**Page excerpt:**

When to DIY, when not to
DIY if:
- One minor version jump. Healthy codebase. Active maintainers on your critical dependencies.
- You have a senior engineer who can own it full-time for two to three weeks.
- No active App Store deadline or compliance milestone riding on the outcome.
Don't DIY if:
- You're three or more major React Native versions behind.
- A previous upgrade attempt already failed. The second attempt rarely goes better than the first without outside pattern-matching.
- You're on deadline — an App Store OS requirement, a SOC 2 audit, an enterprise customer security review.
- Your senior engineers are already on the critical path for feature work. The opportunity cost of diverting them usually dominates the contracting cost.
A multi-version upgrade on a real codebase typically runs 80–160 hours of senior engineer time. At $150–$250 per hour, that's $12,000–$40,000 in opportunity cost — plus the roadmap delay. Compare that to whatever outside option you're considering before deciding.
Upgrade tooling, quick reference
| Tool | What it does | When to use |
|---|---|---|
| react-native upgrade-helper | Web diff of template config between two RN versions | Starting point for every version hop |
| npx @react-native-community/cli upgrade | CLI equivalent of the upgrade helper | When you want a patch applied automatically |
| npm-check-updates | Lists available dependency updates | Phase 1 audit; use with --target minor or --target patch |
| npm audit / yarn audit | Reports known CVEs in the lockfile | Every phase. Especially before you ship |
| RN New Architecture compat matrix | Lists which popular libraries support Fabric and TurboModules | Phase 2 planning |
| Expo SDK release notes | Maps Expo SDK versions to supported RN versions | Phase 2, if you use Expo |
| depcheck | Finds unused dependencies | Phase 1. Fewer deps is fewer upgrade surface |
| Our free scanner | CVE + outdated package check for React Native lockfiles | Phase 1 audit. 90 seconds, no signup |
Not sure where you stand?

**Extracted entries:**
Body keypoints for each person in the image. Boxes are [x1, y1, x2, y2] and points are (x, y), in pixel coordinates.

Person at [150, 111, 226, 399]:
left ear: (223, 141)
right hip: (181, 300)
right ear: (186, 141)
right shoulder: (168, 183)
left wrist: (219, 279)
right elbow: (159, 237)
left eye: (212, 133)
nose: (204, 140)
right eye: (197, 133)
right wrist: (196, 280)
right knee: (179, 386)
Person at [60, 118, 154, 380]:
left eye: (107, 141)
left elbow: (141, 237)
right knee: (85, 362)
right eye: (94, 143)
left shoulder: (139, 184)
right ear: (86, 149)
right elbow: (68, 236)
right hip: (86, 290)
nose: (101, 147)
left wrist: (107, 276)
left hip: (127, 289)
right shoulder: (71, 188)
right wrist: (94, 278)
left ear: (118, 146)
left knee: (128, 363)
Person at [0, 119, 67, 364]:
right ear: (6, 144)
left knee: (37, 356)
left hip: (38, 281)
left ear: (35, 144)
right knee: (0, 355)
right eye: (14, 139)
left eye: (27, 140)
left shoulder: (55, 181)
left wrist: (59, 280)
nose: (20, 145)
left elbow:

**Exercises:**
**a.** Reproduce everything in the React Native upgrade guide from "- You have a" down to "without outside pattern-matching.".
**b.** Decide whether each statement agrees with the React Native upgrade guide. Answer yes or no for each, and quote the words of the guide that decide it: (i) A multi-version upgrade on a real codebase typically takes 80–160 hours of senior engineer time. (ii) depcheck is recommended for Phase 2 planning. (iii) The free scanner requires a signup.

**Results in order:**
**a.**
- You have a senior engineer who can own it full-time for two to three weeks.
- No active App Store deadline or compliance milestone riding on the outcome.
Don't DIY if:
- You're three or more major React Native versions behind.
- A previous upgrade attempt already failed. The second attempt rarely goes better than the first without outside pattern-matching.

**b.**
(i) Yes: "A multi-version upgrade on a real codebase typically runs 80–160 hours of senior engineer time."
(ii) No: "Phase 1. Fewer deps is fewer upgrade surface"
(iii) No: "90 seconds, no signup"